◆ **Petikan Pilihan**:
□ □ □ □ □
MEMBACA berita di Suara Merdeka,
edisi Rabu, 24 Oktober 2012 yang menjadi headline halaman Edukasia, “Penilaian
Kinerja Guru Diperketat”, saya merasa tergelitik. Judul berita itu seolah-olah
“menakut-nakuti” para guru, padahal sebenarnya tidaklah seseram yang dibayangkan.
Tentulah yang dibutuhkan oleh
guru adalah informasi yang membumi, menyejukkan, dan memotivasi, bukan
“menakut-nakuti”. Sebenarnya jika guru sudah membaca Peraturan Menteri Negara
Pendayagunaan Aparatur Negara dan Reformasi Birokrasi (Permenpan & RB)
Nomor 16 Tahun 2009 tentang Jabatan Fungsional Guru dan Angka Kreditnya, tak
seharusnyalah muncul kerisauan. Persoalannya, banyak guru belum membaca
peraturan tersebut, sementara informasi yang sering tersampaikan seolah-olah
“seram dan menakutkan” agar guru “mau membaca dan melaksanakan”.
Mengapa
Takut?
Dalam ranah apa pun, penilaian
kinerja merupakan hal wajar, sebagai ukuran untuk menilai kemampuan seseorang
dalam bekerja. Demikian pula penilaian kinerja guru, yakni penilaian dari tiap
butir kegiatan tugas utama guru dalam penguasaan pengetahuan, penerapan
pengetahuan, dan keterampilan.
□ □ □ □ □
◆ **Informasi yang Diberikan**:
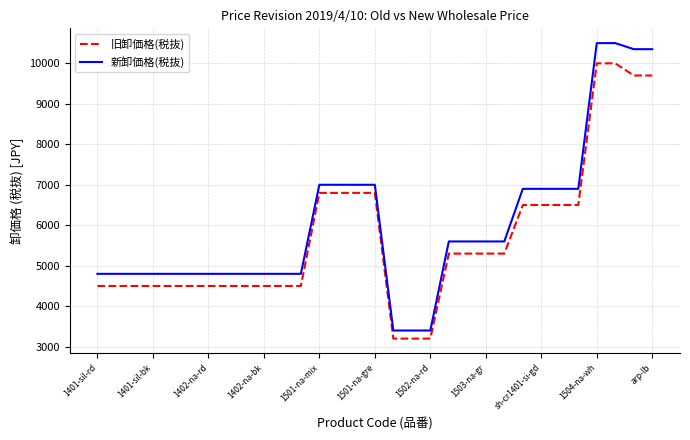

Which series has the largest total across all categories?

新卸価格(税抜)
□ □ □ □ □
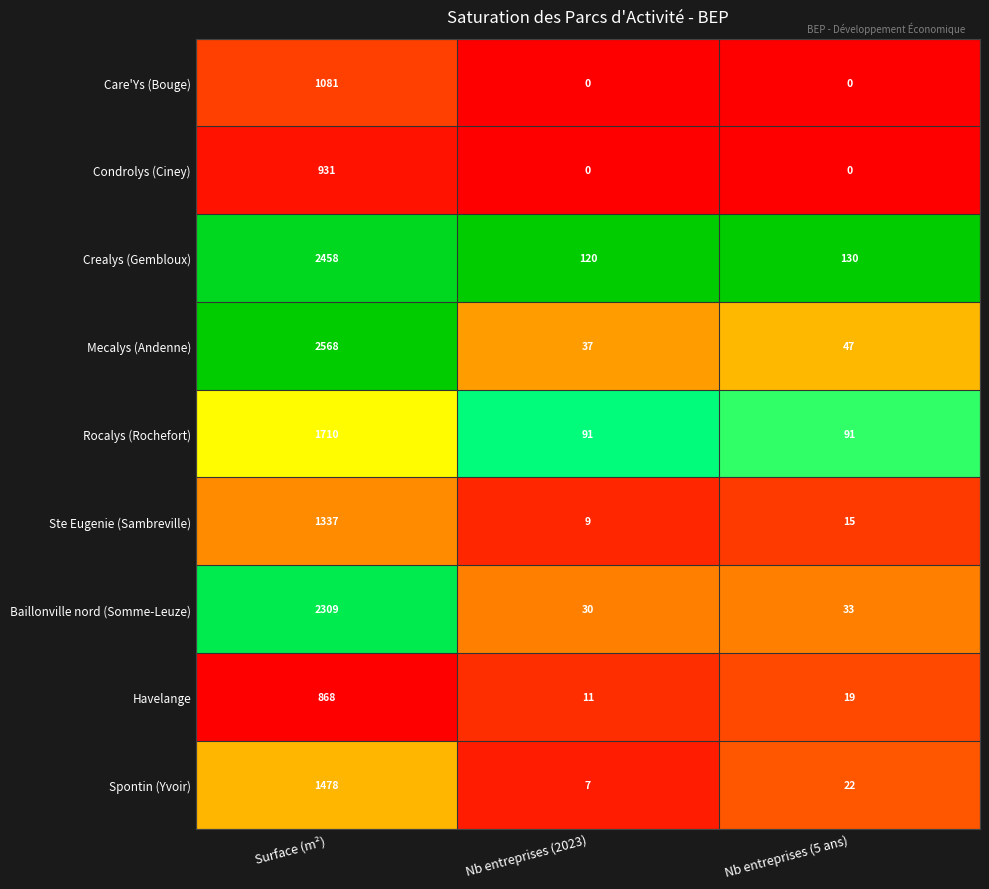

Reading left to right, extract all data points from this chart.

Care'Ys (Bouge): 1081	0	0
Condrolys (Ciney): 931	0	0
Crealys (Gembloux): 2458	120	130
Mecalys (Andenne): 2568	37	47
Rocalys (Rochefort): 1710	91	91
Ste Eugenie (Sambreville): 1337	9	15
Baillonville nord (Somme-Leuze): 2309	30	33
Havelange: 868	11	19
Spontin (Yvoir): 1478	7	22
□ □ □ □ □
Lanjutkan tulisan tentang penilaian kinerja guru, mulai tepat setelah kalimat terakhirnya.

◆ **Hasil Tugas**:
Penilaian Kinerja Guru (PKG)
bukan untuk menyulitkan melainkan sebaliknya, untuk mewujudkan guru yang
profesional. Lebih jauh lagi penilaian itu justru merupakan penghargaan atas
profesionalitas guru sebagai penghargaan atas prestasi kerja. Penilaian itu
juga dipakai sebagai bahan pengembangan karier dan promosi untuk kenaikan
pangkat dan jabatan.
Angka kredit untuk kenaikan
pangkat diperoleh dari pendidikan, PKG, Pengembangan Keprofesian Berkelanjutan
(PKB), dan unsur-unsur penunjang. Manakala guru sudah melakukan PKB dengan baik, benar, dan
konsisten, saya yakin penilaian kinerjanya juga baik. Persoalan mendasar
bukanlah guru tidak bisa melakukan pengembangan keprofesian berkelanjutan
melainkan pada konsistensi mendokumentasikan kegiatan tersebut. Padahal
penilaian kinerja didasarkan pada dokumentasi dan instrumen yang banyak
didukung oleh dokumen.
Andai guru sudah terbiasa
menuliskan tiap kegiatan pembelajaran, saya yakin PKG bukanlah “hantu yang
menakutkan” melainkan akan menjadi “sesuatu yang diharapkan” karena justru
dengan PKG akan terlihat perbedaan guru yang profesional dan yang tidak profesional.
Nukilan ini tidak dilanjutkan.